From automation to intelligent management and personal assistants to autonomous vehicles, we are seeing a shift in how artificial intelligence (AI) is used. According to the Fortune Business Insights report, the global AI market will grow from US$ 387.45 billion in 2022 to US$ 1394.30 billion in 2029. While it has had a lasting influence on our lives and the economy, there are still many challenges that AI users are trying to overcome.
AI challenges to consider
Despite its astounding growth, AI faces several obstacles. Enterprises seeking to keep AI utilization at the top of the industry trends must devise ways to tackle AI challenges.
The data acquisition challenge
Data acquisition is the most pressing AI challenge that companies face. Various branches of AI, such as machine learning and deep learning, require the training of models. This model training phase requires a significant amount of first-party real-life data. Often it becomes difficult to gauge the amount of data a company needs to develop the model accurately or leverage the AI algorithm. This requirement often depends on conversion goals and rates, project goals, perfection requirements, and analytics precision.
Early startups and multi-billion dollar companies strive to accomplish a correct data acquisition strategy to resolve this AI challenge. Companies should understand what data they are collecting and from what sources before acquiring them for AI use. In situations where training datasets are not available (such as accidents), companies should develop or leverage algorithms to create dummy datasets for model training.
Data privacy control
Data is an essential commodity whose value keeps increasing as it fits into modelling and training AI algorithms. As previously mentioned, massive amounts of real-world data go into machine learning and deep learning training. It also gives rise to the possibility that the data may get stolen or used for illicit purposes. Any massive cyber attack or insider data leakage can cause problems to millions, if not billions, of users. In the worst-case scenario, anyone can sell them on the dark web for monetary benefit.
Enterprises handling real-world data (not dummy ones) must follow strict regulations like GDPR and other data-privacy-controlled worldwide policies. Awareness among customers of data privacy is also essential. Policy-makers and security firms should empower users to influence regulatory debate around data privacy.
AI has automated cyber fraud
Cybercriminals and fraudsters have also leveraged AI and artificial bots to generate traffic, attack a system (DDoS), harvest fake subscribers, and perform other bot farming schemes. If they are detected, the bot-farming fraudsters quickly devise new mechanisms to trick the system and continue the fraudulent process for monetary benefit. Digital advertisement fraud has also gained momentum with the advent of AI. According to a report, the total cost of ad fraud in 2022 is US$ 81 billion. Their prediction says it will increase to US$ 100 billion by 2023.

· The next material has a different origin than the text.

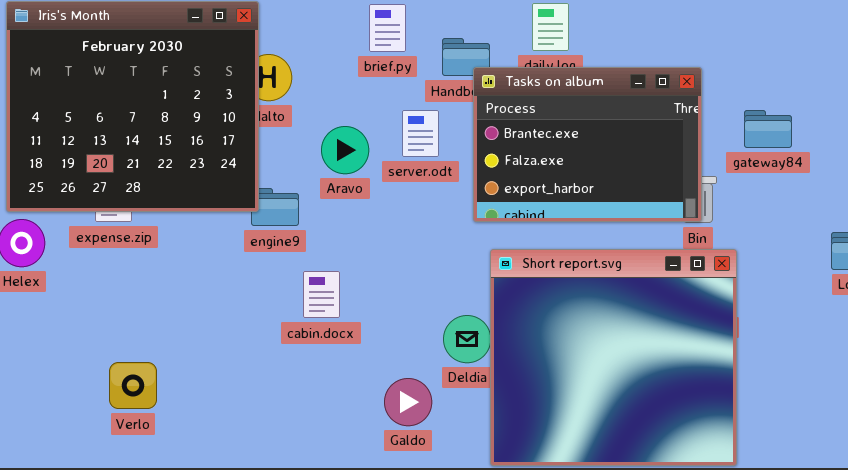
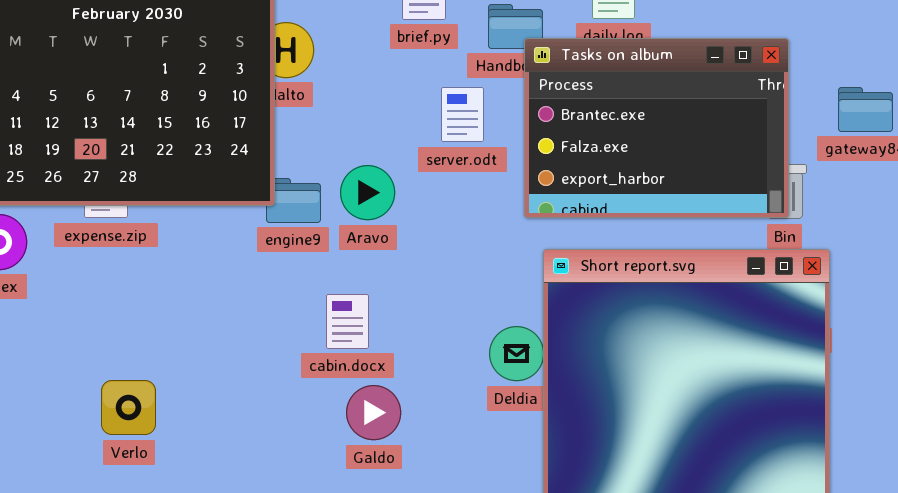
Aravo: [321,126,369,174] -> [340,165,395,220], moved
cabin.docx: [303,271,340,318] -> [326,294,369,349], moved
Galdo: [384,378,432,426] -> [346,385,401,440], moved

One way to prevent such fraudulent actions is to implement bot-detection tools and fraud-detection algorithms. They can use behavioural analysis and patterns to identify and eliminate such threats. These third-party tools filter traffic that is auto-generated or has anomalies.
Another AI challenge many AI-based projects face is how deep learning models predict the output. The first issue is that the data used in training the model can be biased. This makes it more difficult for users to understand how a specific set of inputs can improvise a solution for distinct scenarios. There have been instances of companies indulging in malpractice by training AI with biased datasets, leading to trust issues. This incidence of malpractice has created a trust deficit among users.
To tackle such AI challenges, enterprises and researchers should promote more knowledge of how AI works. They must also enlighten users on the difference between supervised and unsupervised learning. Researchers and AI engineers must also follow standard policies while leveraging datasets for training AI algorithms. These company policies should clearly state that there is no bias in the datasets used during the training.
The AI challenges are endless and ever-changing. Although AI and its subsidiaries, like machine learning and deep learning, are in their infancy, researchers and engineers must work toward ethically harnessing its true potential. However, such a goal is possible only when they successfully tackle the existing AI challenges. This article highlighted four AI challenges and how enterprises and engineers can address them.